Hôtellerie

Un plan social 4 étoiles pour le Fairmont

Le Fairmont fermera ses portes durant plusieurs mois pour rénovation. Retour sur la négociation du plan social avec Tania, élue du personnel.

Résultat ● Le Fairmont Grand Hotel Geneva fermera le 20 décembre pour rénovation. À l’issue de trois mois de négociations entre la direction et la représentation élue du personnel, assistée par le SIT, un plan social a été conclu. Soutenu en votation par 93 % du personnel licencié, ce plan social prévoit des indemnités versées en vertu de l’âge et de l’ancienneté allant d’un minimum de 3 mois à un maximum de 17 mois de salaire. De plus, un salaire minimum plancher servira de référence pour le calcul des indemnités, mesure qui profitera à près de deux-tiers des employé-e-s touchant les plus bas salaires. Élue à la représentation du personnel et membre du SIT, Tania Pragana Augusto répond à nos questions.

Comment t’es-tu retrouvée à négocier ce plan social ?
Mes collègues m’ont poussé à me présenter à l’élection de la représentation du personnel. Comme je suis comptable, j’ai pensé que certaines de mes compétences pourraient être utiles.

Lesquelles ?
Dans ce type de négociations, pour avancer des propositions sérieuses, la maîtrise de l’information est importante. Sur la base d’un questionnaire du syndicat rempli par la majorité du personnel, mes connaissances en Excel m’ont permis de créer une base de données précise. Nous avons ainsi pu évaluer précisément les coûts de nos propositions et les impacts de tel ou tel ajustement proposé par la direction ou par la représentation du personnel.

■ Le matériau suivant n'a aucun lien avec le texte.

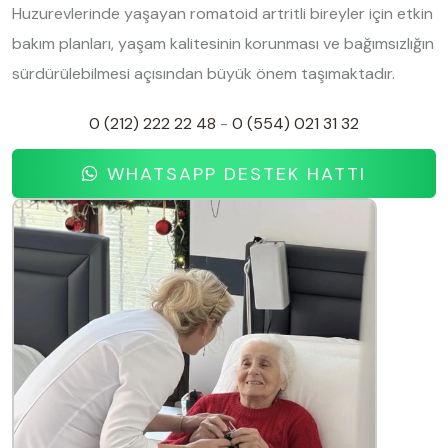
Huzurevlerinde yaşayan romatoid artritli bireyler için etkin
bakım planları, yaşam kalitesinin korunması ve bağımsızlığın
sürdürülebilmesi açısından büyük önem taşımaktadır.
0 (212) 222 22 48
-
0 (554) 021 31 32
WHATSAPP DESTEK HATTI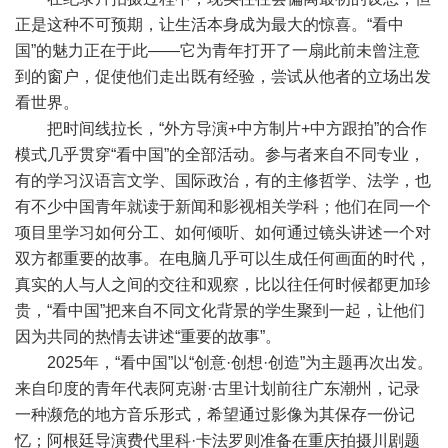
正是这种不可预期，让生活本身成为最大的惊喜。“看中
国”的魅力正在于此——它为青年打开了一扇此前未曾注意
到的窗户，促使他们走出既有经验，尝试从他者的立场出发
看世界。
把时间线拉长，“外方导演+中方制片+中方跟拍”的合作
模式几乎贯穿“看中国”的全部活动。参与者来自不同专业，
有的学习汉语言文学、国际政治，有的主修哲学、法学，也
有不少中国青年就读于新闻和影视相关学科；他们在同一个
项目里学习如何分工、如何倾听、如何通过镜头讲述一个对
双方都重要的故事。在电脑几乎可以生成任何画面的时代，
真实的人与人之间的交往和观察，比以往任何时候都更加珍
贵，“看中国”把来自不同文化背景的学生聚到一起，让他们
因为共同的热情去讲述“重要的故事”。
2025年，“看中国”以“创意·创想·创造”为主题再次出发。
来自印度的青年代表阿克谢·古里计划前往广东潮州，记录
一种濒危的地方音乐形式，希望通过影像为其保存一份记
忆；阿根廷导演费代里科·卡法罗则准备在重庆拍摄川剧题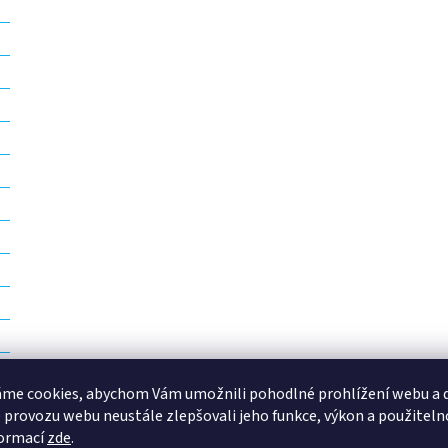
me cookies, abychom Vám umožnili pohodlné prohlížení webu a d
 provozu webu neustále zlepšovali jeho funkce, výkon a použiteln
formací
zde
.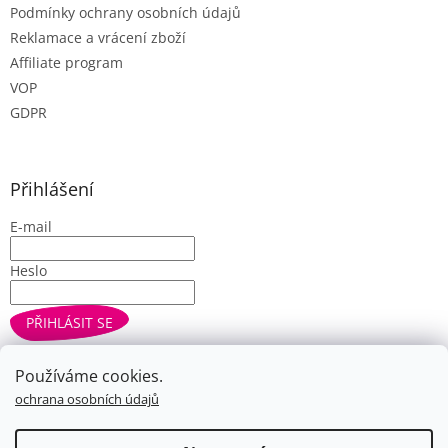
Podmínky ochrany osobních údajů
Reklamace a vrácení zboží
Affiliate program
VOP
GDPR
Přihlášení
E-mail
Heslo
PŘIHLÁSIT SE
Nová registrace
Zapomenuté heslo
Používáme cookies.
ochrana osobních údajů
Vytvořil Shoptet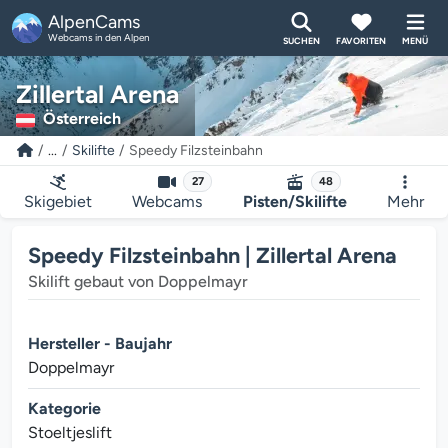
AlpenCams
Webcams in den Alpen
SUCHEN
FAVORITEN
MENÜ
Zillertal Arena
Österreich
...
Skilifte
Speedy Filzsteinbahn
27
48
Skigebiet
Webcams
Pisten/Skilifte
Mehr
Speedy Filzsteinbahn | Zillertal Arena
Skilift gebaut von Doppelmayr
Hersteller - Baujahr
Doppelmayr
Kategorie
Stoeltjeslift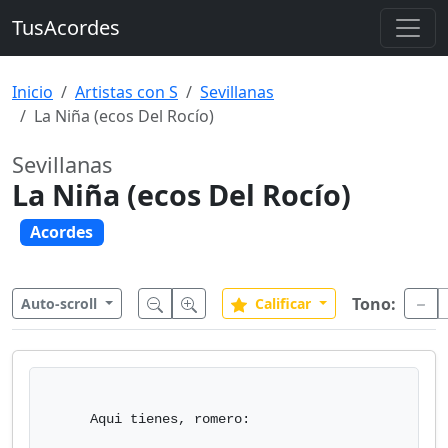
TusAcordes
Inicio
Artistas con S
Sevillanas
La Niña (ecos Del Rocío)
Sevillanas
La Niña (ecos Del Rocío)
Acordes
Tono:
Auto-scroll
Calificar
     Aqui tienes, romero:
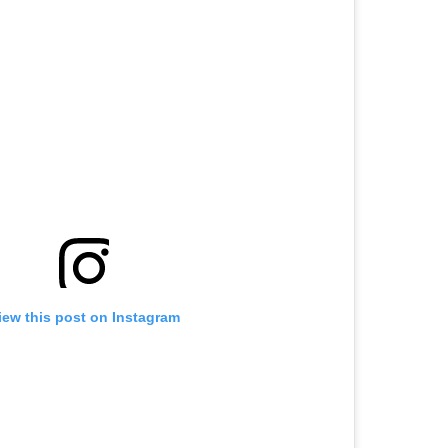
iew this post on Instagram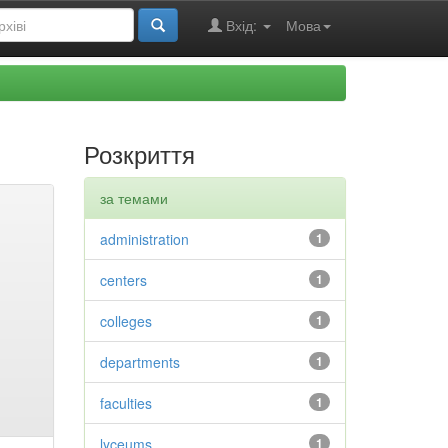
Вхід:
Мова
Розкриття
за темами
administration
1
centers
1
colleges
1
departments
1
faculties
1
lyceums
1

Comment as-tu vécu la négociation ?
Humainement, ça a été une période difficile, nos collègues comptaient sur nous et nos décisions impactaient forcément telle ou telle catégorie d’employé-e-s. Au sein de la représentation, il a fallu s’entendre à huit sur les orientations du plan avec des sensibilités parfois différentes. Heureusement, le syndicat a été présent tout au long de la négociation, nous a conseillé sur les aspects légaux et stratégiques puis nous a assisté dans la négociation. Sans le SIT, nous ne serions pas arrivés à ce résultat.

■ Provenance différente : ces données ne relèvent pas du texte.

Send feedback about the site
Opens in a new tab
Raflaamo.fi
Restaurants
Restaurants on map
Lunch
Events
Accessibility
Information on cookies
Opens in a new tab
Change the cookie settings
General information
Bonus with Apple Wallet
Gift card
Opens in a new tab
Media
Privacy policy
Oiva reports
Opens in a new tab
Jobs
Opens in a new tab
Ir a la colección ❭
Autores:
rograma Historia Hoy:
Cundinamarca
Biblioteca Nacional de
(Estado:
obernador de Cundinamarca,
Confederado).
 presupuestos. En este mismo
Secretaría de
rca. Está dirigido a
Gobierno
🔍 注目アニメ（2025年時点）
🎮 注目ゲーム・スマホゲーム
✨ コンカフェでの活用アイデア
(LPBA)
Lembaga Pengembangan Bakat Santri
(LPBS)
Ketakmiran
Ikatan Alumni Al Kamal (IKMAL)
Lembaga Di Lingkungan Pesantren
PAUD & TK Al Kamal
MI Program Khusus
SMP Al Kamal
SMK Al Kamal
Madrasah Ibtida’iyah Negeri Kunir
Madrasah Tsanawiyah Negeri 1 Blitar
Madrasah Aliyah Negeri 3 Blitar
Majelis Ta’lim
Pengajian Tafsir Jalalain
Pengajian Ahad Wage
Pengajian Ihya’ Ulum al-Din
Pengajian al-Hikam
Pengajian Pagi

Quel est selon toi le point fort du plan ?
Il y a eu deux grandes améliorations. Tout d’abord, le salaire plancher permet à deux-tiers des employé-e-s avec les salaires les plus faibles de voir leurs indemnités augmenter. Ça fait la différence pour des personnes payées au salaire minimum. Obtenir un salaire plancher pour ces personnes, c’est une manière de souligner la valeur de leur travail, indispensable dans les hôtels.
Ensuite, il y a la question de l’âge. C’était important d’améliorer les indemnités d’ancienneté et d’âge. Au-delà de 55 ans, c’est un combat de trouver un emploi dans l’hôtellerie. Le nombre d’employeurs recherchant des profils de personnes ayant plus de 55 ans est faible et, à cet âge-là, les personnes souvent cassées par des métiers pénibles. La négociation aura permis d’améliorer l’indemnité des plus de 55 ans, voire de la doubler dans certaines situations.

Son point faible ?
S’il y avait un point à améliorer, ce serait d’inclure les CDD. Même si j’ai compris durant la négociation que cela n’était légalement pas obligatoire, j’aurais vraiment aimé qu’il puisse y avoir au moins une indemnité forfaitaire pour cette catégorie d’employé-e-s. Mais nous n’y sommes malheureusement pas parvenu-e-s.

Globalement, tu es satisfaite du résultat ?
Très satisfaite. Personnellement, mon indemnité de licenciement n’a presque pas évolué mais dans la globalité, par rapport au projet de la direction, le plan est amélioré pour la quasi-totalité du personnel ou reste inchangé dans quelques très rares cas. C’est une grande victoire.

Au final, comment ressors-tu de cette expérience ?
Je suis entrée dans la négociation avec mes sensibilités. Ma mère est venue du Portugal à deux reprises pour chercher du travail à Genève. Elle a été serveuse et femme de ménage et j’ai vu à quel point elle a trimé pour mon frère et moi, avec de bas revenus. Au sortir des négociations, je suis fière que le plan social comprenne une mesure forte pour les bas salaires. Je suis également désormais convaincue qu’en s’investissant collectivement, on peut obtenir des victoires.